The problem with this is that if you only group by magnitude, you lose a very significant aspect of the data and that is the regions in which the percentages of boys and girls attended secondary school AND when you think about it, this was the whole purpose of the data in the first place. So if a candidate did not raise this issue at all and just talked about the overall magnitudes of secondary school attendance, there is a very good chance they could face a problem that is raised in the PUBLIC BAND DESCRIPTORS at BAND 4 level under TASK ACHIEVEMENT:
• may confuse key features with detail
The only way to be sure that the key features have been covered here would be to present the important information about the differences in male and female enrolments AND in the process of giving the details for this comment on the different magnitudes in enrolments.

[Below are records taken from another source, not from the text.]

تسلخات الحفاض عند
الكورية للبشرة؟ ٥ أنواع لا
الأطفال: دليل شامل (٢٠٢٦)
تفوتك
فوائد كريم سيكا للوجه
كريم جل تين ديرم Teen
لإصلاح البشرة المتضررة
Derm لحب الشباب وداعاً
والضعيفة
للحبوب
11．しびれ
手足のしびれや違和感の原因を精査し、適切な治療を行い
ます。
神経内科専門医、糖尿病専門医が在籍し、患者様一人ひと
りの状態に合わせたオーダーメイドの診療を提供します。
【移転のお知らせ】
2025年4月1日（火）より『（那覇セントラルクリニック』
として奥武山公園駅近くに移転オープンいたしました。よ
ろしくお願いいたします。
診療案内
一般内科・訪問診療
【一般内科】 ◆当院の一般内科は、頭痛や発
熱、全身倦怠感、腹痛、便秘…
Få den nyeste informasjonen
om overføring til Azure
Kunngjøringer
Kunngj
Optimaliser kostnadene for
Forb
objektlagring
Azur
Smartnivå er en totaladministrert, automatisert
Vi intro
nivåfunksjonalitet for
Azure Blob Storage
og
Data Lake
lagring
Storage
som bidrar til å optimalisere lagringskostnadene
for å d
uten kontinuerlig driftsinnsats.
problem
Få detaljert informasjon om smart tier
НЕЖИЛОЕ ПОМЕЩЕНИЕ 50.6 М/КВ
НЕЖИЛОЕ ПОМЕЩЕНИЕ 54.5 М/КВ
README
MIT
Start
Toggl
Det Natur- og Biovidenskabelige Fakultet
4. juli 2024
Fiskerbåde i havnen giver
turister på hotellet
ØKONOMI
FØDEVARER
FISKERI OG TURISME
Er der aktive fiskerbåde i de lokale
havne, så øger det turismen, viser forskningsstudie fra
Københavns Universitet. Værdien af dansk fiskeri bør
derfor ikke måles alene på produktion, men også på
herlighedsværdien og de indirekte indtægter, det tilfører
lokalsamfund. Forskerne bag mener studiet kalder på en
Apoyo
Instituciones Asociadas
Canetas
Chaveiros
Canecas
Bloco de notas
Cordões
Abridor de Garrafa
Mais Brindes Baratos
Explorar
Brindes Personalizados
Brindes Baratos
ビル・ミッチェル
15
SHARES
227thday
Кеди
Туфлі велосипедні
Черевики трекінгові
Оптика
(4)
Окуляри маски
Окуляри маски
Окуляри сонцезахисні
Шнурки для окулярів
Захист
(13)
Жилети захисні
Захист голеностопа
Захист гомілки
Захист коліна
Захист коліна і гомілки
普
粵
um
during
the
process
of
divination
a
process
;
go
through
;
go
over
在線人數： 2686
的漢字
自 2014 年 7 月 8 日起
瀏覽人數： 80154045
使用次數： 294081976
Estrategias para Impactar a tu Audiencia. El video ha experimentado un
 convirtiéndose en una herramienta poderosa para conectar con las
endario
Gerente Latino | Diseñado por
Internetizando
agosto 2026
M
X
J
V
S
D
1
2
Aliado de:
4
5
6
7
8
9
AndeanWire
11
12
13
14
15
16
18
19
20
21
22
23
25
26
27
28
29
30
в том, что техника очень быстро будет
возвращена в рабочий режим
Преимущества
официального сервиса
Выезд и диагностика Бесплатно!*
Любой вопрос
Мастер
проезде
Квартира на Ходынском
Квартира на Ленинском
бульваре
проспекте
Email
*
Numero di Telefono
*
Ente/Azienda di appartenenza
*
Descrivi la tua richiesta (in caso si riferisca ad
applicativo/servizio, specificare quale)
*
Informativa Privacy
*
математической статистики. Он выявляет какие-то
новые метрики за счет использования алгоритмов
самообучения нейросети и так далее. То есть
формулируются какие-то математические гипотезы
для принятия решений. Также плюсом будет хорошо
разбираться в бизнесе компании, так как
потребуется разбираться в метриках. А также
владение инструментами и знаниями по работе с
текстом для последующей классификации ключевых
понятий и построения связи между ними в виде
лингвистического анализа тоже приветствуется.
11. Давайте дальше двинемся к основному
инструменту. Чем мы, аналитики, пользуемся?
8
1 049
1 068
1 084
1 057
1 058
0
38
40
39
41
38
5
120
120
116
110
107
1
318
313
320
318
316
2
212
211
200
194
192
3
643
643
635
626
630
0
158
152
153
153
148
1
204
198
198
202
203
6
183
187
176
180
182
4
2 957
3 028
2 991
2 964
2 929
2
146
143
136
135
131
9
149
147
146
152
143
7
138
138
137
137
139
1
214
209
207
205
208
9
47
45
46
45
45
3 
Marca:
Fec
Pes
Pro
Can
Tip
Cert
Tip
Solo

PROPORTIONS OF MALES AND FEMALES ABOUT EQUAL
East Asia and Pacific
PROPORTIONS OF MALES HIGHER THAN FEMALES
Middle East and North Africa
West and Central Africa
PROPORTIONS OF FEMALES HIGHER THAN MALES
Latin America and Caribbean
Notice that the World average is included in one of these groups and can also be used to compare which regions are above and below this average. This gives an important benchmark for how a region is doing compared to the rest of the world and this is why average figures like this can never be ignored.
THE BIG PICTURE
The big picture for this data might look like this:
“Overall, approximately equal percentages of boys and girls attended secondary school in the Industrialised countries, where all school aged children went to school, and East Asia and the Pacific while a higher proportion of girls than boys went to school in Latin America and the Caribbean. In addition, the data also shows that a higher percentage of boys than girls were enrolled in high school in the Middle East and North Africa, the World average and West and Central Africa, which had the lowest level of school enrolments of all regions by far and was the only region below the world average.”
This is a very complete overview and it is targeted on the key feature of the comparison between enrolments of boys and girls although it also raises some of the other notable features.